GEORGE PERKINS MARSH
Born in 1801, George Perkins Marsh roamed the forests and pastures of his home in Woodstock, Vermont and took note of his native landscape, learning different kinds of trees and watershed boundaries. Marsh went on to become a linguist, lawyer, Fish Commissioner of Vermont, diplomat in Italy and Turkey, and noted scholar.
Man and Nature is considered a founding text of the American Conservation Movement and has influenced countless people over its 150 year history.
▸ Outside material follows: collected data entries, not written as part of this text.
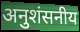
अनुशंसनीय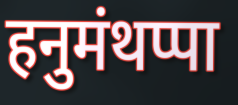
हनुमंथप्पा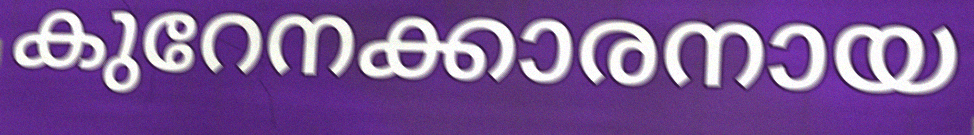
കുറേനക്കാരനായ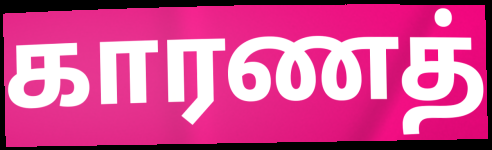
காரணத்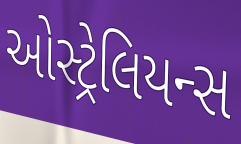
ઓસ્ટ્રેલિયન્સ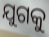
ଯୁଗକୁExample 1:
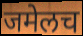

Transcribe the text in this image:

जमेलच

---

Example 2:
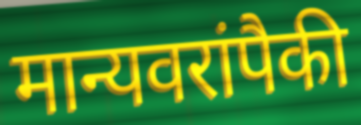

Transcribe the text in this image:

मान्यवरांपैकी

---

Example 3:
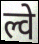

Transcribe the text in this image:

ल्वे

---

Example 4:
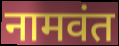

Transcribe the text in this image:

नामवंत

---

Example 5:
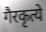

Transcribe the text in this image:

गैरकृत्येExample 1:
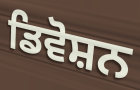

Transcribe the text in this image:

ਡਿਵੋਸ਼ਨ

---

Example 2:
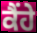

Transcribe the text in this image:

ਕੈਂਹੇ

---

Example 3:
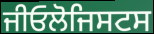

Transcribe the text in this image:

ਜੀਓਲੋਜਿਸਟਸ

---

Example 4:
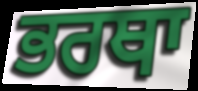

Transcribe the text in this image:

ਭਰਥਾ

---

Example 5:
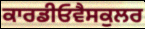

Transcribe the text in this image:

ਕਾਰਡੀਓਵੈਸਕੁਲਰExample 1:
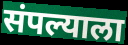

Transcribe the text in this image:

संपल्याला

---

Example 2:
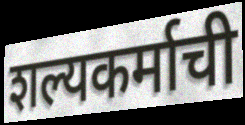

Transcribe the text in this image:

शल्यकर्माची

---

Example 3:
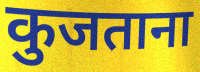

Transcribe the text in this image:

कुजताना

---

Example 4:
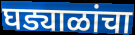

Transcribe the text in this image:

घड्याळांचा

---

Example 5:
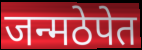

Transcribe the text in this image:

जन्मठेपेत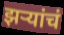
झर्‍यांचंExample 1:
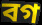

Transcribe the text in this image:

বগ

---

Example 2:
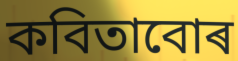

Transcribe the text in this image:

কবিতাবোৰ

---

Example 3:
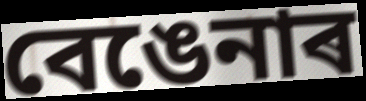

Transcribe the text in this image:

বেঙেনাৰ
Shown with the book is George Perkins Marsh's walking stick, c 1840-1860, a gift from Caroline Crane Marsh to Frederick Billings in 1883.
A view of the Marsh House, c. 1869. It is estimated that by this time, 80% or more of Vermont's original forests had been cleared to create pastures and farmland.
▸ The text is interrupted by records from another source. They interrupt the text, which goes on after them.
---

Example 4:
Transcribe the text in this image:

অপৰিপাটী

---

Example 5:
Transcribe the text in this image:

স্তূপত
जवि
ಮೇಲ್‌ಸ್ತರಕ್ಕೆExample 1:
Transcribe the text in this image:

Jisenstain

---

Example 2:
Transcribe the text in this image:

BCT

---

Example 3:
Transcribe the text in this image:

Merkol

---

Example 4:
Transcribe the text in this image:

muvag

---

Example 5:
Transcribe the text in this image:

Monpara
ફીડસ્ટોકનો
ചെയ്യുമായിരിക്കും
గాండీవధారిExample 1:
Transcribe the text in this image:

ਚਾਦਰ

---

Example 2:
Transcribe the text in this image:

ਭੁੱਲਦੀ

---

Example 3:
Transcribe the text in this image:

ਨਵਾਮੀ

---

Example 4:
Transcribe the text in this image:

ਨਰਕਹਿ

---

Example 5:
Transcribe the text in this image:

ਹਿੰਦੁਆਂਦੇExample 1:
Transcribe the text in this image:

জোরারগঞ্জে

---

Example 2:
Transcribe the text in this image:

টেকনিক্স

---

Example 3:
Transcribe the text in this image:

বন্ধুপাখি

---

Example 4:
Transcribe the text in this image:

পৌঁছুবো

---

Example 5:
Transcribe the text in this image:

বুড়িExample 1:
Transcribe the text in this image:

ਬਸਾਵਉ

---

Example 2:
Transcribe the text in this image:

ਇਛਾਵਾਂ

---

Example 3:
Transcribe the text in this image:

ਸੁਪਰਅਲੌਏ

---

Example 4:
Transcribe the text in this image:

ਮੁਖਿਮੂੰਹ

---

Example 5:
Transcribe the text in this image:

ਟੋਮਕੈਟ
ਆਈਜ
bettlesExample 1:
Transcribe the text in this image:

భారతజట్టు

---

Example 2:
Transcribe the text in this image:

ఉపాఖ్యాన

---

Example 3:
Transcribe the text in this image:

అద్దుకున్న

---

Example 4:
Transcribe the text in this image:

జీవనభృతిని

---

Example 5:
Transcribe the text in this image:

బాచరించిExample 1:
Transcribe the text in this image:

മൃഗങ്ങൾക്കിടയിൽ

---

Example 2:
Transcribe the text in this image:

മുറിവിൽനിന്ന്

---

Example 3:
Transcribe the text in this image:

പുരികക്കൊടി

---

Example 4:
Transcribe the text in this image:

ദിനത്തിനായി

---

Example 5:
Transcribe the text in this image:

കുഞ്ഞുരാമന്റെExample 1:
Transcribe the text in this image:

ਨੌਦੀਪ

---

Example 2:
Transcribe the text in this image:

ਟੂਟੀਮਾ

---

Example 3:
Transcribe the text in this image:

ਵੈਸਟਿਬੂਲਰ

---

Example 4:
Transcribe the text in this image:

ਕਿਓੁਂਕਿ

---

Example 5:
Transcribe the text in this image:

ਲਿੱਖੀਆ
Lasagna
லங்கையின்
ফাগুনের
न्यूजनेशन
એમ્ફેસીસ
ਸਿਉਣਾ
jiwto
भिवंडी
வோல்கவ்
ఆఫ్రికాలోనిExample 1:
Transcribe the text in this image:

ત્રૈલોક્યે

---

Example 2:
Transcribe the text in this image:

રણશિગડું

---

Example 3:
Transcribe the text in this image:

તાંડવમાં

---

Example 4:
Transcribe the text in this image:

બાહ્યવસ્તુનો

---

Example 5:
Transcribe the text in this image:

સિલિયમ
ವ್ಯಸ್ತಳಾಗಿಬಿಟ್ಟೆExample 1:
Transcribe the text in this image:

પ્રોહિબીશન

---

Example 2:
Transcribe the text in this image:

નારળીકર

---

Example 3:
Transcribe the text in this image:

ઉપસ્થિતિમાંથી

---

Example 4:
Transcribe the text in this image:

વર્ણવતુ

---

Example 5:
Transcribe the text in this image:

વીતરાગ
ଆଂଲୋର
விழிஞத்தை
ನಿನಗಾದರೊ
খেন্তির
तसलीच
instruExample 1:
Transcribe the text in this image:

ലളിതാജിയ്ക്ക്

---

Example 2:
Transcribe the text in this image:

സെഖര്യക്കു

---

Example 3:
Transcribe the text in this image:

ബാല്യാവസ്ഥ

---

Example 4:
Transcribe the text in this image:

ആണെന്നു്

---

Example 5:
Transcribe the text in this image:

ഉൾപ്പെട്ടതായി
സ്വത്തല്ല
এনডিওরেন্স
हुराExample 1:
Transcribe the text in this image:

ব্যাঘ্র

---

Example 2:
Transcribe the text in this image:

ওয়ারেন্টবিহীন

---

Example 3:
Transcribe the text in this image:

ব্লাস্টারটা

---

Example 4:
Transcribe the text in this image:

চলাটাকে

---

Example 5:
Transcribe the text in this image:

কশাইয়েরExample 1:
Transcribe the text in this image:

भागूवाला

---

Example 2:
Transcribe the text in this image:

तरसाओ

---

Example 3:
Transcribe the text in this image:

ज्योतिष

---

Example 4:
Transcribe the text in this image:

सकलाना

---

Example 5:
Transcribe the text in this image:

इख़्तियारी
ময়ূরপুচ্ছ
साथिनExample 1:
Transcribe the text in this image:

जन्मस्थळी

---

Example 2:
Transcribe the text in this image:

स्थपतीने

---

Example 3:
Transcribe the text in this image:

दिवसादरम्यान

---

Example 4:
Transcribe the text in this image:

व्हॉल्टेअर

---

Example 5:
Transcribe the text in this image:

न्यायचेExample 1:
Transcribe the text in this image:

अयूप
Frederick Billings and his wife Julia bought the Marsh property in Woodstock in 1869. A Vermont lawyer who made his fortune in San Francisco during the 1850's Gold Rush, Frederick Billings had seen first hand the amazing natural wilderness of this country; he also saw the damage cause by overuse and exploitation. Having read Man and Nature in 1864 upon his return east, Frederick was determined to return his home state of Vermont to its natural, forested beauty.
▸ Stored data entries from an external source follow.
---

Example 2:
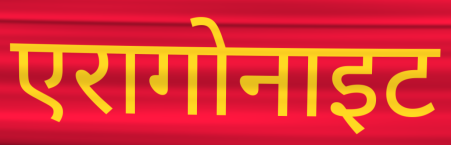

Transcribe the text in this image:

एरागोनाइट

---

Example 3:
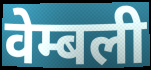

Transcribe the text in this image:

वेम्बली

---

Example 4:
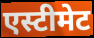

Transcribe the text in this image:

एस्टीमेट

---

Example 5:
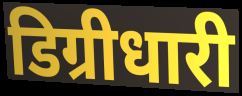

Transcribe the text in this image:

डिग्रीधारीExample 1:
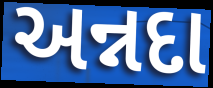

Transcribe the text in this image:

અન્નદા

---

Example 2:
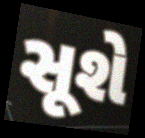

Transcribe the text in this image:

સૂશે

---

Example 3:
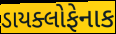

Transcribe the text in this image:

ડાયક્લોફેનાક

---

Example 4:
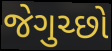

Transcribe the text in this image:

જેગુચ્છો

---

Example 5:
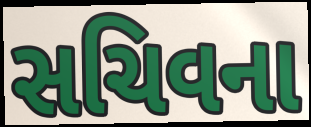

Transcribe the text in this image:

સચિવનાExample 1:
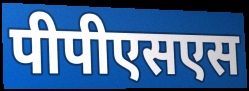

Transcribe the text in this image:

पीपीएसएस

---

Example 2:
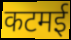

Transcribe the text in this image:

कटमई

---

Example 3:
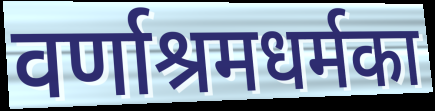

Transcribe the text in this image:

वर्णाश्रमधर्मका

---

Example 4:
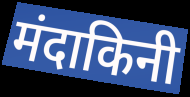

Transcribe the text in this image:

मंदाकिनी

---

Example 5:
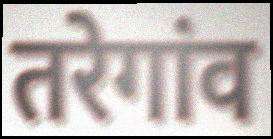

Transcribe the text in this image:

तरेगांवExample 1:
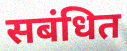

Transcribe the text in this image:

सबंधित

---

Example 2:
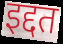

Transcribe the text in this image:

इद्दत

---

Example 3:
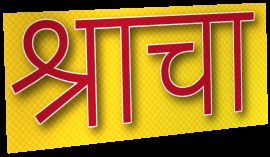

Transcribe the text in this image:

श्राचा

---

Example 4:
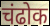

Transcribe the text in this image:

चंढोक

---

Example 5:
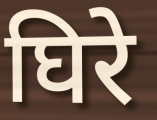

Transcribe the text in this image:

घिरे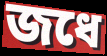
জধে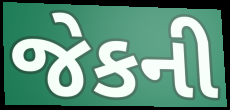
જેકની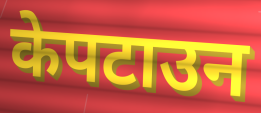
केपटाउनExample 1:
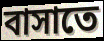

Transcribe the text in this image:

বাসাতে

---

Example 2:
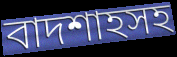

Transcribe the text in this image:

বাদশাহসহ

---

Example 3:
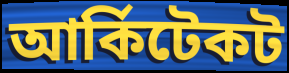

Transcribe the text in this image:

আর্কিটেকট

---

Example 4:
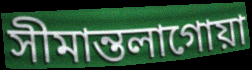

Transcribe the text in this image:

সীমান্তলাগোয়া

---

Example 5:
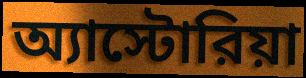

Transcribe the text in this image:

অ্যাস্টোরিয়াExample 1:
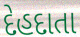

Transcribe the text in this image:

દેહદાતા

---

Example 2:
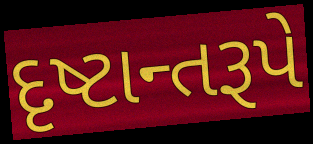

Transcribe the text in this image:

દૃષ્ટાન્તરૂપે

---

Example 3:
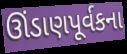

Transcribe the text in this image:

ઊંડાણપૂર્વકના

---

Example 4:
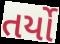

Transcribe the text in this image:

તર્યો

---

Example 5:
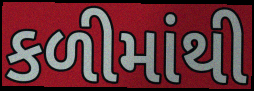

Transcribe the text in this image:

કળીમાંથી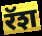
रॅशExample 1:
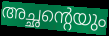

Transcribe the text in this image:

അച്ഛന്റെയും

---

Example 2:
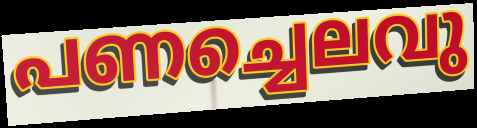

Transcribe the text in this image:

പണച്ചെലവു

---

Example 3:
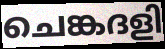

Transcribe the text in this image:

ചെങ്കദളി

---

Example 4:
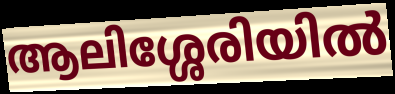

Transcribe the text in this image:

ആലിശ്ശേരിയിൽ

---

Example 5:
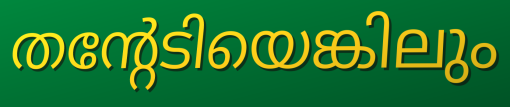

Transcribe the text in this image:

Billings set out to plant trees by the thousands to reforest Mount Tom and demonstrate progressive forest management practices. That work, and the commitment to stewardship, was continued by his wife and children.
Frederick Billings established the Billings Farm in 1871, which was run using modern scientific principles as a model for other local farmers.
Elizabeth Billings, an amateur botonist with an aim to inventory all of the plants within a 6 mile radius of Woodstock VT, collected over 1000 herbarium specimens.
A view of Mt. Tom, c. 1869. It is possible to see the reforestation project begun by Frederick Billings and continued by his family. Thousands of trees were planted on Mt. Tom to restore the landscape.
MARY AND LAURANCE ROCKEFELLER
Mary French, granddaughter of Frederick and Julia Billings, and her husband, Laurance Rockefeller, continued the stewardship legacy set forth by both Marsh and Billings. One of the foremost conservationists and philanthropists of the twentieth century, Laurance combined the ecological philosophy of George Perkins Marsh with the practical conservationist approach of Frederick Billings.
The Rockefellers established the Billings Farm and Museum in 1983 to share Vermont's rural, cultural, and agrarian heritage; and donated Mary's ancestral home and surrounding forest to the National Park Service in 1992.
"The true importance of Marsh, Billings and those who follow in their footsteps goes beyond simple stewardship. Their work transcends maintenance...each generation must not only be stewards but activists, innovators, and enrichers."
~ Laurance Rockefeller, 1998
View from the Mansion porch overlooking the working farmlands that are now part of the Billings Farm & Museum, and Blake Hill, which is now protected by a scenic easement donated by the Rockefellers to the National Park.
An aerial view of Mt. Tom and Billings Farm, c. 1998. The forested landscape of the mountain more than 100 years later is a stark contrast from its appearance in 1869. The National Park continues the tradition of sustainable forestry on Mount Tom, which is now one of the oldest continuously managed forests in the United States.